> ABOUT THIS TASK
In the records below, the line with "[207,1121,281,1137] members, ->" opens the range and the line with "[32,266,182,279] Catucaíavaliadas. ->" closes it; print that range exactly and nothing else.

> DATA
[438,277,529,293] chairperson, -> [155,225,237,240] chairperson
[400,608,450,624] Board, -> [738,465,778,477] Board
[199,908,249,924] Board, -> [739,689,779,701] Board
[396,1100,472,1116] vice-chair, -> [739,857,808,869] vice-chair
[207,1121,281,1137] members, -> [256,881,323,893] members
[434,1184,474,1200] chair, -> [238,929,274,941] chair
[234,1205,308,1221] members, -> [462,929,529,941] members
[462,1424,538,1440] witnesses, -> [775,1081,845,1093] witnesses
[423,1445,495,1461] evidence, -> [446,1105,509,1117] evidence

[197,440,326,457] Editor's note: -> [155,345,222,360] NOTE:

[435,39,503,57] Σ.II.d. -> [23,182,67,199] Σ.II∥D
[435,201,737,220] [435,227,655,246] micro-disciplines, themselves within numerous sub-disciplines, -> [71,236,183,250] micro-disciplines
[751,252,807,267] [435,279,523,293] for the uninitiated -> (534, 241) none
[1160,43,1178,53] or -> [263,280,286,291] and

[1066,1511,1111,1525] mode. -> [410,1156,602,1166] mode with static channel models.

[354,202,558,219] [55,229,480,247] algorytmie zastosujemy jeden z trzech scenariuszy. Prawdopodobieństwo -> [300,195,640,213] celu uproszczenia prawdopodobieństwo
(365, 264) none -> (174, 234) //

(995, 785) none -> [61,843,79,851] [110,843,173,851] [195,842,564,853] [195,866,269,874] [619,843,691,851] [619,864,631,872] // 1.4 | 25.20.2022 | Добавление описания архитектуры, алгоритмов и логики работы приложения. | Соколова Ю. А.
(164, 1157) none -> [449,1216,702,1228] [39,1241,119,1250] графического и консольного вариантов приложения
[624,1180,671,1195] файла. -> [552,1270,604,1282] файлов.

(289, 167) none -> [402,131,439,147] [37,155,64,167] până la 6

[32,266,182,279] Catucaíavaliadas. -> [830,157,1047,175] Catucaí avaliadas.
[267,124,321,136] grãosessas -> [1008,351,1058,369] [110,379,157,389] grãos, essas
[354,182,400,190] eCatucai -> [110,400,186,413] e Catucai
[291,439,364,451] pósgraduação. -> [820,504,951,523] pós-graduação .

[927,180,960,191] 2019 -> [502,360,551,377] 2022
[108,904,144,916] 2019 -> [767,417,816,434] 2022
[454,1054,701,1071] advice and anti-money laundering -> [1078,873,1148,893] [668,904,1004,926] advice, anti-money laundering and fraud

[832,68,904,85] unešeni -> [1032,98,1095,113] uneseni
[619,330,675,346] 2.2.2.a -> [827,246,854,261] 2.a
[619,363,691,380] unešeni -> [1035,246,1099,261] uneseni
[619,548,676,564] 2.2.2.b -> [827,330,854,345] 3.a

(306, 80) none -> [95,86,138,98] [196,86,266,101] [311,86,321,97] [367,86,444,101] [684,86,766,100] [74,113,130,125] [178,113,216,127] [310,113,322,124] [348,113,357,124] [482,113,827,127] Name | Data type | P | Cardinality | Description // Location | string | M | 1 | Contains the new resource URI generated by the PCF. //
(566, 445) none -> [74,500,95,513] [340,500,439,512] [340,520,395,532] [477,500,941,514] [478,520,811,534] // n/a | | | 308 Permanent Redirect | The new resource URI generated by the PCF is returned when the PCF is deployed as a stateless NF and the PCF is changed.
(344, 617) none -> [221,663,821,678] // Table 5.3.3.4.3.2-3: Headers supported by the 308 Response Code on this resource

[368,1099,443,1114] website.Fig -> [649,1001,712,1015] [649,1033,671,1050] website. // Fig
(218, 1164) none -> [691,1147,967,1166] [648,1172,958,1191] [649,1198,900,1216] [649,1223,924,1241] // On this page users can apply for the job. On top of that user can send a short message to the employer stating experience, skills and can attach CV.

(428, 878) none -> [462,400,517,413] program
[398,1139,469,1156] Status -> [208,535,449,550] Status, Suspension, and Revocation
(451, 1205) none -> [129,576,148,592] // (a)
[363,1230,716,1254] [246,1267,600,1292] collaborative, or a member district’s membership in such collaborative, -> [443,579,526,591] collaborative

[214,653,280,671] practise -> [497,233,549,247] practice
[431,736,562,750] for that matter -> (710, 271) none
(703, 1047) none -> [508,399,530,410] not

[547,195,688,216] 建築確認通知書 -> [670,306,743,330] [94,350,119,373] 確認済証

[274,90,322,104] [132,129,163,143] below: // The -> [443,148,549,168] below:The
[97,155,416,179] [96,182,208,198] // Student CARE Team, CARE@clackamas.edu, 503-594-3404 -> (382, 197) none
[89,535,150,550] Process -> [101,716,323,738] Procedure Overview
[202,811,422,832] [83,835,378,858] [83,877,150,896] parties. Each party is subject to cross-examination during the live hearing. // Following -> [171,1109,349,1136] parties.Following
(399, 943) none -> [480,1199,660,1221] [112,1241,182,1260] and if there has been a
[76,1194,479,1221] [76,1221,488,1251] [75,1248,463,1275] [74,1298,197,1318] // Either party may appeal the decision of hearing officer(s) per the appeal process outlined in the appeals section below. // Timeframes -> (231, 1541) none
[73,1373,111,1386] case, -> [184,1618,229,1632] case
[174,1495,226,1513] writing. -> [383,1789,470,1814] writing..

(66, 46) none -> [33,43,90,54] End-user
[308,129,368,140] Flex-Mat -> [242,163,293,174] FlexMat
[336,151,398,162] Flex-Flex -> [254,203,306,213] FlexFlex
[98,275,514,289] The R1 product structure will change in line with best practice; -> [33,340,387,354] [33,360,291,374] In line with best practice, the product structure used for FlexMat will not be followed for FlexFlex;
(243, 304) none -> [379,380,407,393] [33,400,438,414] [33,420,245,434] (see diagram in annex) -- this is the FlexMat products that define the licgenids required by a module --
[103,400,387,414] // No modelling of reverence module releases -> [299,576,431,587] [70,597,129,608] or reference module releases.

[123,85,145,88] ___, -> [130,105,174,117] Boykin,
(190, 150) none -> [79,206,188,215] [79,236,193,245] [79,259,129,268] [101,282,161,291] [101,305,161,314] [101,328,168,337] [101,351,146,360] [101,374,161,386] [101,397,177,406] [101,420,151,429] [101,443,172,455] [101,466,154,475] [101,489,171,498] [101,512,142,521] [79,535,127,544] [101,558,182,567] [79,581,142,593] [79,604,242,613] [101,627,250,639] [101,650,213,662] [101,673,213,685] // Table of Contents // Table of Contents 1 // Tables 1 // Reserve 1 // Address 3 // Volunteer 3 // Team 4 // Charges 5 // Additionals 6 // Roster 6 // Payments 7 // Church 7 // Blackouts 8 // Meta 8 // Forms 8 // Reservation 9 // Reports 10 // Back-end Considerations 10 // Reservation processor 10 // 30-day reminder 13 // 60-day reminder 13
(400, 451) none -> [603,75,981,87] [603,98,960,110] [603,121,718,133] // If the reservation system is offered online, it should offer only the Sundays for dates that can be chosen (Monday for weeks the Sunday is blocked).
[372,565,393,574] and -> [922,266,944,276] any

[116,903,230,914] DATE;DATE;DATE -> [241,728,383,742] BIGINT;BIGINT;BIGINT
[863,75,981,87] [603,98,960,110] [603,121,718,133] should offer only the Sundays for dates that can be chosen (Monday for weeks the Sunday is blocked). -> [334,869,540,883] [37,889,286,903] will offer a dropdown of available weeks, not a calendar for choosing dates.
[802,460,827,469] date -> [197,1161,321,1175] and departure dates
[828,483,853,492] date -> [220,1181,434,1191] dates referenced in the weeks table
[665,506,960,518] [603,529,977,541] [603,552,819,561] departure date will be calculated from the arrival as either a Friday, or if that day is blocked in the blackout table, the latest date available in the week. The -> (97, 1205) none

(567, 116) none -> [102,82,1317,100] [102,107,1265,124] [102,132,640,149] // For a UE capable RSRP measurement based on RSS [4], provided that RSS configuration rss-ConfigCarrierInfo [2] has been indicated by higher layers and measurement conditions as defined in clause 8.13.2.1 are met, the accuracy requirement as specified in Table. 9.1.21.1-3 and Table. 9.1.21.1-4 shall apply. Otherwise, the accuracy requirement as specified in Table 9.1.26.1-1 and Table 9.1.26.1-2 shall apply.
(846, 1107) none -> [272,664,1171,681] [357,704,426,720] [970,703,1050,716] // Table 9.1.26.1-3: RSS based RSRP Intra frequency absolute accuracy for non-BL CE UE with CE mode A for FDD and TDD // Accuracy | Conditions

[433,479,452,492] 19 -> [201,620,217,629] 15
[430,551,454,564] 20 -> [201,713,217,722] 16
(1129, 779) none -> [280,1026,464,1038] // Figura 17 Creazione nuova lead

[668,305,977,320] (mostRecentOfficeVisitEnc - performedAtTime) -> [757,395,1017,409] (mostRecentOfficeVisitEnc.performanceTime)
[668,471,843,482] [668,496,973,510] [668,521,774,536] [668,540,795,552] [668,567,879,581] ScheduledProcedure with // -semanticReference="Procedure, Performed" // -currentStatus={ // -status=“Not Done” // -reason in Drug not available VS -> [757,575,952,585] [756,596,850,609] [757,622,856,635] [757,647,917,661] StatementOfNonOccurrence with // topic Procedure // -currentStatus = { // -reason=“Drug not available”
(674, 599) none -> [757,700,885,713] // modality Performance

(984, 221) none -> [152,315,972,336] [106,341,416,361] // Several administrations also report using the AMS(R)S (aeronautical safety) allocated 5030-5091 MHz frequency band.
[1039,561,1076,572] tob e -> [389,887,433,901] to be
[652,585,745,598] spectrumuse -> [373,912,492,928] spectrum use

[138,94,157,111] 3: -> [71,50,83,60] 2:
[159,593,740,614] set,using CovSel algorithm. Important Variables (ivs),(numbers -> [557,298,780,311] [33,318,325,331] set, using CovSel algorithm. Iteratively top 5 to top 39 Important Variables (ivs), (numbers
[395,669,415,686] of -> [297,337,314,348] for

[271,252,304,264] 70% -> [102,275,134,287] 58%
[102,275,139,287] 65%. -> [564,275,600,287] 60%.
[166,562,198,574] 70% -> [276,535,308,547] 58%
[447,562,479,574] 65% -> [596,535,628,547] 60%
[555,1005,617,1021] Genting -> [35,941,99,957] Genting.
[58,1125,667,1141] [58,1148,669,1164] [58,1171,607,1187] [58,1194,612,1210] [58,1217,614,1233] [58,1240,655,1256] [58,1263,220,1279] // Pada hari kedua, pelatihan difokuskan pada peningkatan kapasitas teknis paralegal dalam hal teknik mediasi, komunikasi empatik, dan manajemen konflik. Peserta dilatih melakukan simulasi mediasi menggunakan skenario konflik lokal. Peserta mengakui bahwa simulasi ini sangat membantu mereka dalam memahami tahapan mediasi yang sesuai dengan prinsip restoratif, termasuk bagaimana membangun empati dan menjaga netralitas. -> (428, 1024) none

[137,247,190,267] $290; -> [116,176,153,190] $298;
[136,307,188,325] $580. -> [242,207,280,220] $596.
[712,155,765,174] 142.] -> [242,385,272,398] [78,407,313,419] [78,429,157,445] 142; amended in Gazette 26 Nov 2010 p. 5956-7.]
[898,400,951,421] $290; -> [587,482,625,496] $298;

> TASK SOLUTION
[207,1121,281,1137] members, -> [256,881,323,893] members
[434,1184,474,1200] chair, -> [238,929,274,941] chair
[234,1205,308,1221] members, -> [462,929,529,941] members
[462,1424,538,1440] witnesses, -> [775,1081,845,1093] witnesses
[423,1445,495,1461] evidence, -> [446,1105,509,1117] evidence

[197,440,326,457] Editor's note: -> [155,345,222,360] NOTE:

[435,39,503,57] Σ.II.d. -> [23,182,67,199] Σ.II∥D
[435,201,737,220] [435,227,655,246] micro-disciplines, themselves within numerous sub-disciplines, -> [71,236,183,250] micro-disciplines
[751,252,807,267] [435,279,523,293] for the uninitiated -> (534, 241) none
[1160,43,1178,53] or -> [263,280,286,291] and

[1066,1511,1111,1525] mode. -> [410,1156,602,1166] mode with static channel models.

[354,202,558,219] [55,229,480,247] algorytmie zastosujemy jeden z trzech scenariuszy. Prawdopodobieństwo -> [300,195,640,213] celu uproszczenia prawdopodobieństwo
(365, 264) none -> (174, 234) //

(995, 785) none -> [61,843,79,851] [110,843,173,851] [195,842,564,853] [195,866,269,874] [619,843,691,851] [619,864,631,872] // 1.4 | 25.20.2022 | Добавление описания архитектуры, алгоритмов и логики работы приложения. | Соколова Ю. А.
(164, 1157) none -> [449,1216,702,1228] [39,1241,119,1250] графического и консольного вариантов приложения
[624,1180,671,1195] файла. -> [552,1270,604,1282] файлов.

(289, 167) none -> [402,131,439,147] [37,155,64,167] până la 6

[32,266,182,279] Catucaíavaliadas. -> [830,157,1047,175] Catucaí avaliadas.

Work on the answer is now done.